Sembrò in quei giorni che la vita di Dante fosse una limpida gemma, iridata dal bel futuro; e la sua vita segreta era ancora più intensa. Continuava ad ascoltare dalle comuni lingue fiorentine le sanguinose storie dei guelfi e ghibellini, e poi si immaginava le scene, si ripeteva i dialoghi, e ogni volta una verità lo folgorava, lo travolgeva la struggente verità: il volgare, la lingua del popolo, con il volgare si poteva esprimere tutto, più musica del latino, fresco come il paesaggio della Toscana, robusto come i quadri di Giotto, di feroce tenerezza come le membra del Cristo di Cimabue. Non con il latino avrebbe detto ma con il volgare, con la lingua di tutti, con quella stessa che egli, in quella sua appartata cameretta, si immaginava ed esprimeva. […] Così delirando di propositi, di decisioni, di giuramenti, Dante si affacciò d'improvviso all'età adulta. Tutto nel suo animo era già apparso, si trattava di fare. Aveva intuito la fatica, il sudore, quanta magrezza per il corpo. Aveva anche calcolato e giudicato che non ci sarebbero stati ostacoli più forti di quel vulcano che sibilava tra le trame del petto; avrebbe inventato la lingua italiana. (p. 8-9)

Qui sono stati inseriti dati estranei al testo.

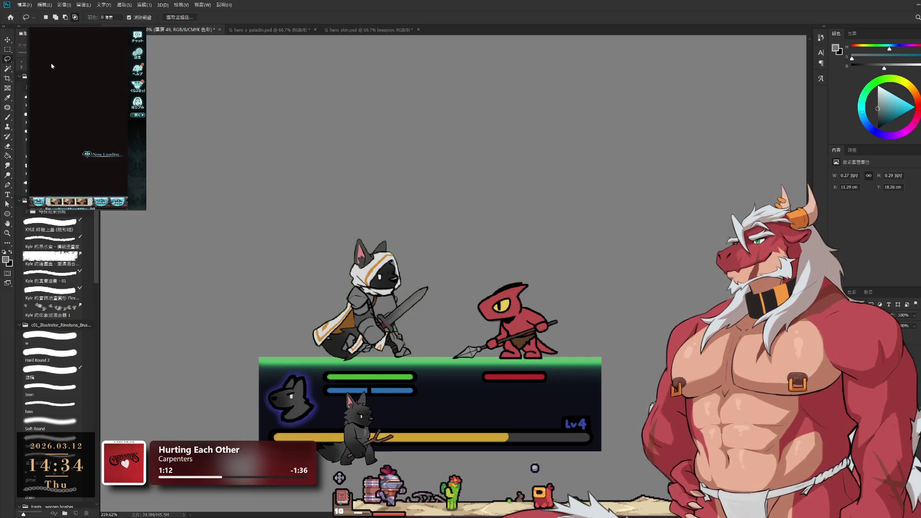
left_click(77, 97)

La lingua diventa la via attraverso cui Dante è riconosciuto, i suoi versi riecheggiano nelle bettole o tra le vie, mormorati dalla gente comune. Diventa, soprattutto, il principale strumento della sua coerenza, della lotta, sempre condotta, in nome di una superiore giustizia, per cui è disposto anche a pagare il prezzo più caro, la rinuncia all’amata Firenze e l’esilio definitivo. Tra gli esiti, il dolore rimasticato negli anni, la nostalgia alimentata fino all’ultimo giorno, ma anche una risoluta, definitiva affermazione di sé.
Non si può distruggere per una momentanea debolezza tutta una vita, annullare la logica di ogni atto, estinguere la passione per la giustizia, non si può per una commozione paterna gettare alle ortiche la gloria di un poeta, l'intimo della fantasia, l'essenza di un'anima.
Dante rispose chiaro di no. […] “In queste condizioni in che vi trovate, miei concittadini, vorreste che io battessi alla vostra porta come un nemico, sottostassi al buio di una prigione prima di presentarmi davanti al battistero. Con la candela accesa Dante Alighieri si dovrebbe inginocchiare in San Giovanni non per essere incoronato poeta ma con la faccia del ladro e del traditore. Non accadrà, signori fiorentini. E state pur certi che continuerò a meditare, a comporre le mie opere, e sarò anche riverito.” (p. 141)


a cura di Carolina Pernigo
 

Edizioni di riferimento
Mario Tobino, Biondo era e bello, introduzione di Giacomo Magrini, cronologia, bibliografia e nota al testo di Paola Italia, Milano, Mondadori, 2016.